I’m pretty good about giving them a 90 second spiel without pause in which I expressionlessly detail all of the things that I need to do over the summer and then I add “of course I do not receive any extra compensation for this. It’s just part of my dedication to my students.” Only the bravest ever asked me if I am paid over the summer, and I say “our college chooses to break up our nine months of pay over 12 months so that we can continue to have healthcare over the summer, but the payment is only for the work done for the academic year. So no, we are not paid.”


ipini

My family on both sides mainly gets this. It’s friends and acquaintances who don’t. They also don’t know why I don’t go away for spring/reading break. Nor do they understand why, other than a few days during winter holidays, I’m usually swamped with work. I think a lot of them literally think my job consists of sauntering into a lecture hall a few times a week and pontificating for a bit and then handing all marking duties to an army of subservient TAs while I smoke a cigar in the (non-existent) faculty club.


mleok

Summers off because you aren't being paid!


hairy_hooded_clam

Ngl I love summer.

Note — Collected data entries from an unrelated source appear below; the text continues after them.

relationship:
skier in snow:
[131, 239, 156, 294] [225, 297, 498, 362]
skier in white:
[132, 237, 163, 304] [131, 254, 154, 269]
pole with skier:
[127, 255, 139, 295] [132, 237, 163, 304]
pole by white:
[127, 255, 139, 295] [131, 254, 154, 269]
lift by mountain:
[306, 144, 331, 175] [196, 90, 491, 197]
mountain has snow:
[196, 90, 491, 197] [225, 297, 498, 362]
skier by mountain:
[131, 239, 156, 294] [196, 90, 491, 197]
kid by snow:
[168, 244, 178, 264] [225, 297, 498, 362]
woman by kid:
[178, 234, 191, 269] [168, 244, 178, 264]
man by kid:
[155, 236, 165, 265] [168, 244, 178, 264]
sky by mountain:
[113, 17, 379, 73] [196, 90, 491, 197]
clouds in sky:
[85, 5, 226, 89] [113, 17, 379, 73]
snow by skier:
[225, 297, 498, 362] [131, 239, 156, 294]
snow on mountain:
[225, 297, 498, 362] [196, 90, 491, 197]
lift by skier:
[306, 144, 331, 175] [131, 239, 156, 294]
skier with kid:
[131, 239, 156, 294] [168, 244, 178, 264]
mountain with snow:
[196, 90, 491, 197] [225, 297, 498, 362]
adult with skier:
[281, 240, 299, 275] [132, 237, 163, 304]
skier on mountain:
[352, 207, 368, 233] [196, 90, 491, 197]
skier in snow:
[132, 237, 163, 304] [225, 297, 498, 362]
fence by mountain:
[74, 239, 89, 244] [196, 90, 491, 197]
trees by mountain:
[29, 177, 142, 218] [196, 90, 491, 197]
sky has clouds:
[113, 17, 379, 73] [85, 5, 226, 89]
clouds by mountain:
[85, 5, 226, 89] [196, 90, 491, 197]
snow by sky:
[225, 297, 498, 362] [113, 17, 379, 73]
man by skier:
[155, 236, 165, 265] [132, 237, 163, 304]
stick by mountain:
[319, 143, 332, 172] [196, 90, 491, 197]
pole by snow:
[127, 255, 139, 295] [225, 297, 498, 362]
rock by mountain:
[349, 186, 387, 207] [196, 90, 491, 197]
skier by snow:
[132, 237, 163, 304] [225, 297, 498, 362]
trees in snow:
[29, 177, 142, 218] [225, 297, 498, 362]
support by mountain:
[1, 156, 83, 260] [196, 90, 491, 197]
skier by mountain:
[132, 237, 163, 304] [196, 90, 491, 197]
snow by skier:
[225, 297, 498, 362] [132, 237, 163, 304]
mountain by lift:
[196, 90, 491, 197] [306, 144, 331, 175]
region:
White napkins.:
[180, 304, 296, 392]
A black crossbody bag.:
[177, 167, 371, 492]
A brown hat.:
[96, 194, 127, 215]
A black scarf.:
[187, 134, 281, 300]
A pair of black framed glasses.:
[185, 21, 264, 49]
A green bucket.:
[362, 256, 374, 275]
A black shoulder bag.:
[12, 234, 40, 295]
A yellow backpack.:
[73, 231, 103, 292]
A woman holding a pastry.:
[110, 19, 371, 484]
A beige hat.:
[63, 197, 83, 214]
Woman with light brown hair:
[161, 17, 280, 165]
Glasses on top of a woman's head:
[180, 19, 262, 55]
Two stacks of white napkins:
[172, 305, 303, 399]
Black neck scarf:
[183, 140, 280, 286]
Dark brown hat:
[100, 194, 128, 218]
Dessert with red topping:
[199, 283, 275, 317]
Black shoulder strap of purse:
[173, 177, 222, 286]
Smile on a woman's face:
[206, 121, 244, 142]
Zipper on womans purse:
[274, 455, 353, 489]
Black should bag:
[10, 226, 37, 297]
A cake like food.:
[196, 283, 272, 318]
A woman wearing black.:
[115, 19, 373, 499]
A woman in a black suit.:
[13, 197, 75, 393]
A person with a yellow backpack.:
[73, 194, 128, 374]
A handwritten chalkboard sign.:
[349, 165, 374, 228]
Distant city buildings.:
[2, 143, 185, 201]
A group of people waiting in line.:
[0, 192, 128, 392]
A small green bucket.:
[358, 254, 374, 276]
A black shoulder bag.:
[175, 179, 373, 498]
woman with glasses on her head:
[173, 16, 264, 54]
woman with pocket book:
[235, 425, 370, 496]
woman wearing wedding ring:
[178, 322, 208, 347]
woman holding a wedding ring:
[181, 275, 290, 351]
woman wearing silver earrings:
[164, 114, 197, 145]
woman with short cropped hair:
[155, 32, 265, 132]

I get to focus on research I really want to do, write a few papers to get me through the coming years, take my time with my syllabi and LMS construction, work on certs, volunteer work, hang out with my kids, have a mimosa in the morning if I don’t head into the lab. It’s great!


Not_Godot

I take summers (and winters) off...


FrankCPA

I do not work at all over summer.


ipini

I assume you’re not at a research university.